Ce texte reprend l’intervention de Michel Barnier du 2 décembre 2010 lors de la deuxième conférence européenne Solvabilité II organisée par la FFSA.
Solvabilité II, qui est un enjeu important pour vous, l’est aussi pour la Commission européenne. Je remercie donc la Fédération française des sociétés d’assurances d’avoir organisé pour la seconde fois cette conférence européenne sur ces enjeux et sur ce sujet. Les assureurs ont un rôle à mes yeux très important à jouer pour le succès et l’approfondissement du marché unique européen.
Plus que jamais, en ce moment nous vivons des heures graves, sérieuses, des enjeux importants. Notre continent a besoin d’un marché unique qui fonctionne correctement pour faire face à la crise, et je pense qu’à une monnaie unique doit correspondre une économie la plus unifiée possible.
C’est la raison pour laquelle la Commission européenne, à la fin du mois d’octobre, a présenté ce document : l’Acte pour le marché unique. C’est le fruit du travail collectif de treize commissaires, sous l’autorité du président Barroso. Il contient cinquante propositions – je parle bien à ce stade de propositions – pour relancer le marché unique, pour le faire mieux fonctionner au service des entreprises, à commencer par les petites et moyennes entreprises, mais aussi au service des citoyens qui sont, dans une grande partie de leur vie quotidienne, des consommateurs et des acteurs de l’économie.
En lançant ce projet, nous sommes convaincus que, comme l’avait recommandé le professeur Mario Monti, on peut trouver chez nous, en Europe, à l’intérieur de ce grand marché, deux, trois ou quatre points de croissance ; et nous avons en ce moment de nombreuses raisons de tout faire pour conquérir ces points de croissance.
Dans ce marché unique qui doit mieux fonctionner, qui doit être consolidé, approfondi, je pense qu’il faut redonner à l’industrie financière son rôle au service de l’économie réelle. À partir de bases saines, ce système financier doit agir pour les entreprises, encore une fois pour cette économie réelle, et encourager une croissance économique durable. Je pense, en particulier, au rôle d’investisseurs de long terme que jouent les assureurs.
Le débat a donc été ouvert autour de ces cinquante propositions d’actions. Nous avons quatre mois pour débattre, pour écouter, pour enregistrer des critiques ou des propositions. Au terme cette période (au mois de février 2011), avec l’appui du Parlement européen et ses recommandations, avec l’appui du Conseil des ministres, nous arrêterons la liste définitive de ces propositions. Et la Commission européenne, les commissaires concernés s’engageront à les délivrer dans les années 2011 et 2012.

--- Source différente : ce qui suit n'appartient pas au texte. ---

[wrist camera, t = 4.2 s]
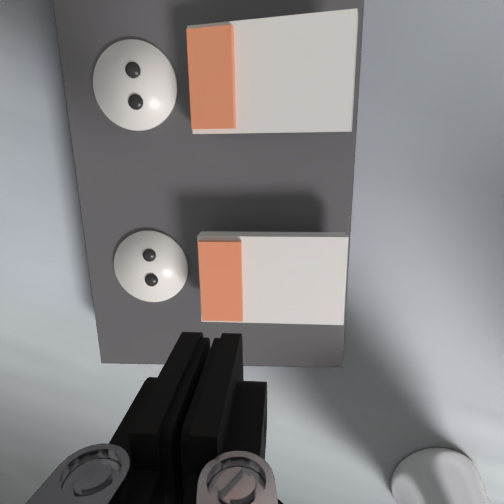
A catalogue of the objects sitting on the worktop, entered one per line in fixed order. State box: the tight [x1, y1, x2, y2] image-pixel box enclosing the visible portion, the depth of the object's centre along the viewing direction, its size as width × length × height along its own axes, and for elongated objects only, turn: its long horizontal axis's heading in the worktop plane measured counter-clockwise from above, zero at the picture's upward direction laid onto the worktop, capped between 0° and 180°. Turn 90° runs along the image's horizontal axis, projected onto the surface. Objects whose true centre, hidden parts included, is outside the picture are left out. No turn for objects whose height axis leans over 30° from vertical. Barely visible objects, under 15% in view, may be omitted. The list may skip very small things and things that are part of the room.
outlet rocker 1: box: [186, 8, 358, 134], centre depth 17 cm, size 7×4×1 cm, turn 91°
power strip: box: [53, 0, 364, 367], centre depth 21 cm, size 14×39×4 cm, turn 1°
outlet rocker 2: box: [197, 231, 349, 325], centre depth 19 cm, size 7×4×1 cm, turn 91°
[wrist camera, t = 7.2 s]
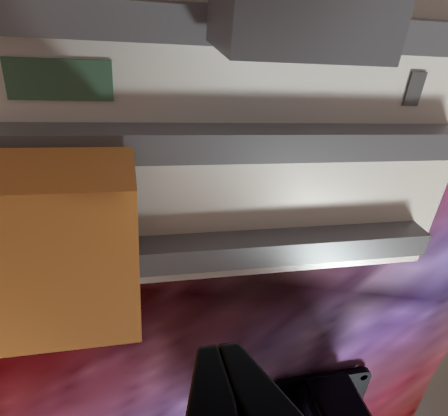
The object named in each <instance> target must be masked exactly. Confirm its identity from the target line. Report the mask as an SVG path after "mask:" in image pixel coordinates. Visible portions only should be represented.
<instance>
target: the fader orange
mask: <svg viewBox="0 0 448 416" xmlns="http://www.w3.org/2000/svg"><path fill="white" fill-rule="evenodd" d="M138 342H142V329H141V297H140V266H139V234H138V202H137V183H136V171H135V160H134V148H133V147H53V148H0V358H6V357H15V356H24V355H33V354H42V353H50V352H59V351H68V350H77V349H85V348H94V347H103V346H112V345H120V344H129V343H138Z"/></svg>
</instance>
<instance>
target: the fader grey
mask: <svg viewBox="0 0 448 416" xmlns="http://www.w3.org/2000/svg"><path fill="white" fill-rule="evenodd" d="M415 3H416V0H208V10H207V29H206V41H207V42H209V43H210V44H211V45H212V46H213V47H215V48H216V49H217V50H218V51H219V52H220V53H222V54H223V55H224V56H225V57H226V58H227V59H229V60H230V61H252V62H277V63H303V64H328V65H354V66H379V67H398V65H399V61H400V58H401V54H402V51H403V47H404V43H405V40H406V36H407V32H408V29H409V25H410V21H411V18H412V14H413V10H414V7H415Z"/></svg>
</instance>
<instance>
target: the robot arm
mask: <svg viewBox="0 0 448 416" xmlns="http://www.w3.org/2000/svg"><path fill="white" fill-rule="evenodd" d="M370 378H371V373H370V372H369V370H368V368H366V367H360V368H353V369H346V370H339V371H332V372H326V373H319V374H312V375H305V376H298V377H291V378H284V379H279V380H276V381H275V382H273V381H272V380H271V378H270V377H269V376H268V375H267V374H266V373H265V372H264V371H263V370H262V368H261V367H260V366H259V365H258V364H257V363H256V362H255V361H254V360H253V358H252V357H251V356H250V355H249V354H248V353H247V352H246V351H245V350H244V349H243V347H242V346H241V345H240V344H239V343H236V342H232V343H224V344H220V345H218V347H217V345H207V346H200V347H198V349H197V353H196V359H195V365H194V371H193V376H192V382H191V388H190V393H189V399H188V405H187V411H186V416H372V415H371V413H370V412H369V410H368V408H367V406H366V404H365V403H364V401H363V397H364V394H365V392H366V389H367V386H368V384H369V381H370Z"/></svg>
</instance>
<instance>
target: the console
mask: <svg viewBox="0 0 448 416" xmlns="http://www.w3.org/2000/svg"><path fill="white" fill-rule="evenodd" d="M207 10H208V0H0V148H53V147H133V148H134V160H135V171H136V183H137V202H138V234H139V266H140V284H145V283H157V282H169V281H181V280H193V279H205V278H217V277H230V276H242V275H254V274H266V273H278V272H290V271H302V270H314V269H326V268H338V267H351V266H363V265H375V264H387V263H399V262H411V261H418V258H419V256H420V255H424V253H425V251H426V248H427V246H428V243H429V240H430V238H431V235H430V234H429V233H428V232H429V230H430V227H431V224H432V222H433V219H434V217H435V214H436V211H437V209H438V206H439V204H440V201H441V198H442V196H443V193H444V190H445V188H446V185H447V183H448V0H416V3H415V7H414V10H413V14H412V18H411V21H410V25H409V29H408V32H407V36H406V40H405V43H404V47H403V51H402V54H401V58H400V61H399V65H398V67H379V66H354V65H328V64H303V63H277V62H252V61H230V60H229V59H227V58H226V57H225V56H224V55H223V54H222V53H220V52H219V51H218V50H217V49H216V48H215V47H213V46H212V45H211V44H210V43H209V42H207V41H206V29H207Z"/></svg>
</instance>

Solvabilité II s’inscrit à mes yeux dans cette démarche d’approfondissement, de consolidation du marché intérieur. Ses objectifs sont en effet de mettre en place des normes plus cohérentes et plus lisibles dans un cadre européen plus solide.
Solvabilité II doit également contribuer à la modernisation et à la compétitivité du secteur de l’assurance européen au niveau mondial. C’est bien ce mode-là qu’il faut regarder tel qu’il est. Enfin – peut-être aurait-il fallu dire d’abord –, il faut bien entendu offrir davantage de sécurité aux assurés européens.
Quels sont les impacts attendus à long terme pour les assureurs, pour les citoyens et pour l’économie en général ? Voilà une question centrale à laquelle, pour contribuer à votre débat d’aujourd’hui, je peux apporter de mon côté quelques éléments de réponse.
Les bénéficiaires directs doivent être, bien entendu, les assureurs et les réassureurs européens, qui doivent voir leur compétitivité renforcée dans un marché européen de l’assurance plus intégré.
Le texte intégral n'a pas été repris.